**** Records supplied ****
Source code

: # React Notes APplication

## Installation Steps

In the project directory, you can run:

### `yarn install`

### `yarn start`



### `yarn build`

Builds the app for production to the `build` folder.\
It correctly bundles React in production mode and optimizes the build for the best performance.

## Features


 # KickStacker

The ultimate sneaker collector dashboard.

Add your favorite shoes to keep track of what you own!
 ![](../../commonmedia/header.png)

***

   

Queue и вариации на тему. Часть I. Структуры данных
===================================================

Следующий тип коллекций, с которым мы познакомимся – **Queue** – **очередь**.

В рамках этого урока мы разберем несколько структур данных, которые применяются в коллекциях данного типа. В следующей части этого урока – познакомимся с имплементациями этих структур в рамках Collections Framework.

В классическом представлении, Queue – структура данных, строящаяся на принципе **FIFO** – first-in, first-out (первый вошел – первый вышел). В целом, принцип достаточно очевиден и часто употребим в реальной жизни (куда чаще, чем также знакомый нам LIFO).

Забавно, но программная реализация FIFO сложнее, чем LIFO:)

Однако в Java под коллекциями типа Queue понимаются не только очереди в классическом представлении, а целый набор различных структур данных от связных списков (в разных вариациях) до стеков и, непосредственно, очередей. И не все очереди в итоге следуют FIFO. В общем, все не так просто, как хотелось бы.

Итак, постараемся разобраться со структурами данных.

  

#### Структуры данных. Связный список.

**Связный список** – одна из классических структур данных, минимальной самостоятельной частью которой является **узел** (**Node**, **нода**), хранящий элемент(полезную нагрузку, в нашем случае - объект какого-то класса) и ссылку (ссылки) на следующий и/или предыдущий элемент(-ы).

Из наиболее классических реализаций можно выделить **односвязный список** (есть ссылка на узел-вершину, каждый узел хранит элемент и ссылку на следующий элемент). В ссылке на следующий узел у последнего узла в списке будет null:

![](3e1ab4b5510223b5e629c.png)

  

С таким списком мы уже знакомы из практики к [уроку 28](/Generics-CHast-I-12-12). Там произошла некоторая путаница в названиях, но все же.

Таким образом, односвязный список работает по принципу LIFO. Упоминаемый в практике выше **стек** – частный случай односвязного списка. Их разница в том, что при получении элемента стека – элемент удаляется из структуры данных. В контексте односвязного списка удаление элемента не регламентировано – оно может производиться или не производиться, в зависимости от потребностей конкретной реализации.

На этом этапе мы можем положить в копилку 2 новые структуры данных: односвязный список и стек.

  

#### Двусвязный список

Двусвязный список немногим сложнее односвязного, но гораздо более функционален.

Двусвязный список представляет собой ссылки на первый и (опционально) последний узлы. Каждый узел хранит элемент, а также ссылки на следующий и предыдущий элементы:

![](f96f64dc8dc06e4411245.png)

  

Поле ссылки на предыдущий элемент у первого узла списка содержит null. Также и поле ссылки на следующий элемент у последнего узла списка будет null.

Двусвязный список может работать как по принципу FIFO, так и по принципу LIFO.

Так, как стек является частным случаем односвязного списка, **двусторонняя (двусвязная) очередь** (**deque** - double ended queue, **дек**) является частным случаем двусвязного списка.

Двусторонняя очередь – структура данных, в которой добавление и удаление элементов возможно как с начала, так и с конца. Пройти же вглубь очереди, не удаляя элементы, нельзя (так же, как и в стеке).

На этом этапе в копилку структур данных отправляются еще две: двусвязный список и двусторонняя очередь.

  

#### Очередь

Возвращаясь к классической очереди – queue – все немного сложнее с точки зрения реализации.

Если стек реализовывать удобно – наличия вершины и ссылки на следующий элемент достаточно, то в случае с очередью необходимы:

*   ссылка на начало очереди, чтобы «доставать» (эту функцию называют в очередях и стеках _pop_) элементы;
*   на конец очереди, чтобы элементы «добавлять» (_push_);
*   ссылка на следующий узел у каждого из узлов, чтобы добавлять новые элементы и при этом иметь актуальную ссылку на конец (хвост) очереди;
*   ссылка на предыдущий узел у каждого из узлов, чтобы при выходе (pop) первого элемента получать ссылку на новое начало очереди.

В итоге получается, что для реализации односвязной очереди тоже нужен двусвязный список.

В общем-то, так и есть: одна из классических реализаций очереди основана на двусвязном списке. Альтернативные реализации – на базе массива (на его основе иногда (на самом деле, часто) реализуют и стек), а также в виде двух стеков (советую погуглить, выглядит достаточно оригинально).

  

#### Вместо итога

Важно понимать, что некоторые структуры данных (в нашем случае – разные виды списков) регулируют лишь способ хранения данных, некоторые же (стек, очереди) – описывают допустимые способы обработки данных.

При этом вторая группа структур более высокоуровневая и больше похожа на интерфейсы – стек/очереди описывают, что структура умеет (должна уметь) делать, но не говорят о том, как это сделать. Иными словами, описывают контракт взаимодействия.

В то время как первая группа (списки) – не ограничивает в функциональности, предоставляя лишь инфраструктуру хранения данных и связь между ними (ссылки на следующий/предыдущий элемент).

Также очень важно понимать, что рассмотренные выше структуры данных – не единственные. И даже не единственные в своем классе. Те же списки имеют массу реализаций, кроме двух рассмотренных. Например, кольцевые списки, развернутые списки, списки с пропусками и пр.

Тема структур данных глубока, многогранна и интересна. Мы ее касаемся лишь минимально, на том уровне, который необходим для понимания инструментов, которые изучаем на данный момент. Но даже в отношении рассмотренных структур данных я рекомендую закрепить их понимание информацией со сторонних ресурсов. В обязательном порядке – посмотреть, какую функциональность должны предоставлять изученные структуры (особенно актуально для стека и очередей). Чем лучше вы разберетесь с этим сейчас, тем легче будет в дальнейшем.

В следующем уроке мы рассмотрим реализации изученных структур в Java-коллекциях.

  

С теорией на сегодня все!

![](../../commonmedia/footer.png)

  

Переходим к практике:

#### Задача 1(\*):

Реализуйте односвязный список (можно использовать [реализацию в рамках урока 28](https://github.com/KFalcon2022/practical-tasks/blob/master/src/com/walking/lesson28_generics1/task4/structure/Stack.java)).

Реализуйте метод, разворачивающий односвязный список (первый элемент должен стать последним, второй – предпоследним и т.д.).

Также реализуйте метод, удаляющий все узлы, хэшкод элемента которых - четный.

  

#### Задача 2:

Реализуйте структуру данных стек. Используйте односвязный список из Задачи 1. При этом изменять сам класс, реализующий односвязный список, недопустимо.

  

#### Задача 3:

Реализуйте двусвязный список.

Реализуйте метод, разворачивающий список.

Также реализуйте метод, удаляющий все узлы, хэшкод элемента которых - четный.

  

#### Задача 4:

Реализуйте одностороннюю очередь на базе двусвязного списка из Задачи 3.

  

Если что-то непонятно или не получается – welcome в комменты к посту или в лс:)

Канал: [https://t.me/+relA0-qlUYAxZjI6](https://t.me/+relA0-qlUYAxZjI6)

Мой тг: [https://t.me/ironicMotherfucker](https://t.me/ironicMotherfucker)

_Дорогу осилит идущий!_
****
Work item
Restate word for word the entries above, starting at the line with "Add your favorite" and ending at the line with "Следующий тип коллекций, с", inclusive, and no others.

Completed task
Add your favorite shoes to keep track of what you own!
 ![](../../commonmedia/header.png)

***

   

Queue и вариации на тему. Часть I. Структуры данных
===================================================

Следующий тип коллекций, с которым мы познакомимся – **Queue** – **очередь**.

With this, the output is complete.